Ingredients
· vegetable oil, for deep frying
· rice flour for dredging
· 2 8 oz haddock filets (or cod fish fillets) cut in 1/2 on an angle
· 4 large russet potatoes
· 1 3/4 cup rice flour
· 2 teaspoons baking powder
· 1 teaspoon salt
· 1 teaspoon sugar
· 1 bottle (12 oz) beer, pale ale or lager works well
· 1 cup mayonnaise*
· 1 tablespoon capers, chopped*
· 1 tablespoon cornichons, chopped*
· 2 tablespoons flat leaf parsley, finely chopped*
· 1 tablespoon tarragon, finely chopped *
· 1/2 lemon, juiced *
· Lemon wedges, for serving
Cooking Instructions
Preheat oven to 350 F.
Bake potatoes on a tray in hot oven for 30-45 minutes -- until knife-tender.
This can be done the night before or ahead of time.
Cut each potato into 6 or 8 wedges depending on the size.
Heat 3 inches of oil in a deep fryer or a deep pot to 375 F. Begin by frying
half the wedges at a time for 4 to 5 minutes until crispy and brown.
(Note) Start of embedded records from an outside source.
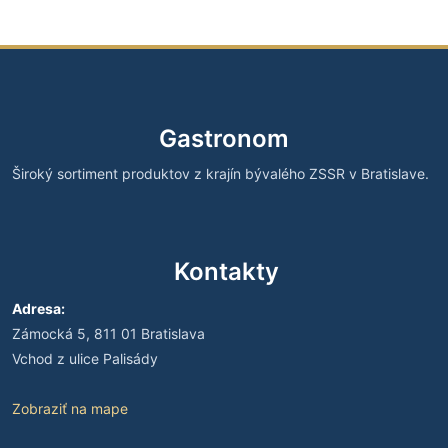
Gastronom
Široký sortiment produktov z krajín bývalého ZSSR v Bratislave.
Kontakty
Adresa:
Zámocká 5, 811 01 Bratislava
Vchod z ulice Palisády
Zobraziť na mape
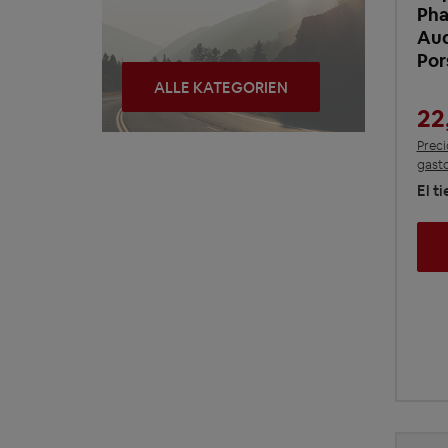
Pha
Aud
Por
ALLE KATEGORIEN
22
Preci
gasto
El t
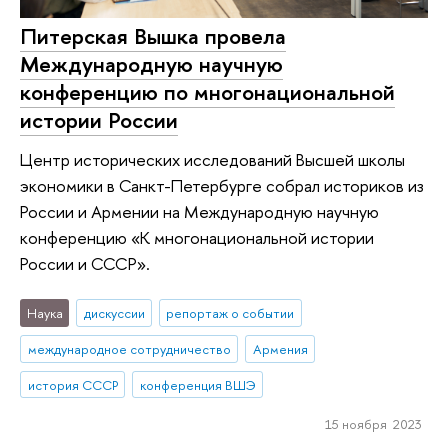
Питерская Вышка провела
Международную научную
конференцию по многонациональной
истории России
Центр исторических исследований Высшей школы
экономики в Санкт-Петербурге собрал историков из
России и Армении на Международную научную
конференцию «К многонациональной истории
России и СССР».
Наука
дискуссии
репортаж о событии
международное сотрудничество
Армения
история СССР
конференция ВШЭ
15 ноября 2023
Take out and drain.
In a large mixing bowl, combine the rice flour, baking powder and salt.
Make a well in the center and gradually pour in the beer whilst whisking
to combine the dry ingredients and forming a smooth batter. Spread the rice flour
for dredging on a plate. Dredge the fish pieces in the rice flour and then dip
them into the batter, letting the excess drip off.
Submerge the battered fish into the bubbling oil for 4 to 5 minutes until crispy and brown.
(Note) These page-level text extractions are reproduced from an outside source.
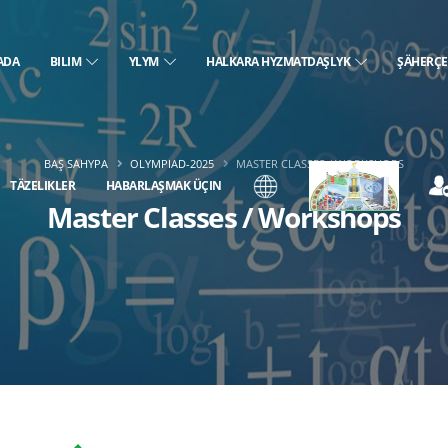
ADA
BILIM
YLYM
HALKARA HYZMATDAŞLYK
ŞÄHERÇ
BAŞ SAHYPA
OLYMPIAD-2025
MASTER CLASSES / WORKSHOPS
TÄZELIKLER
HABARLAŞMAK ÜÇIN
Master Classes / Workshops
Remove and drain the fish with the chips on paper towels; season lightly with salt.
Serve with lemon wedges and/or tartar sauce.
To prepare the tartar sauce, combine all tartar sauce ingredients in a small mixing bowl.
Makes about 1-1/4 cups. Chill before serving to let the flavors combine. Serve with fish
and chips and some fresh lemon wedges.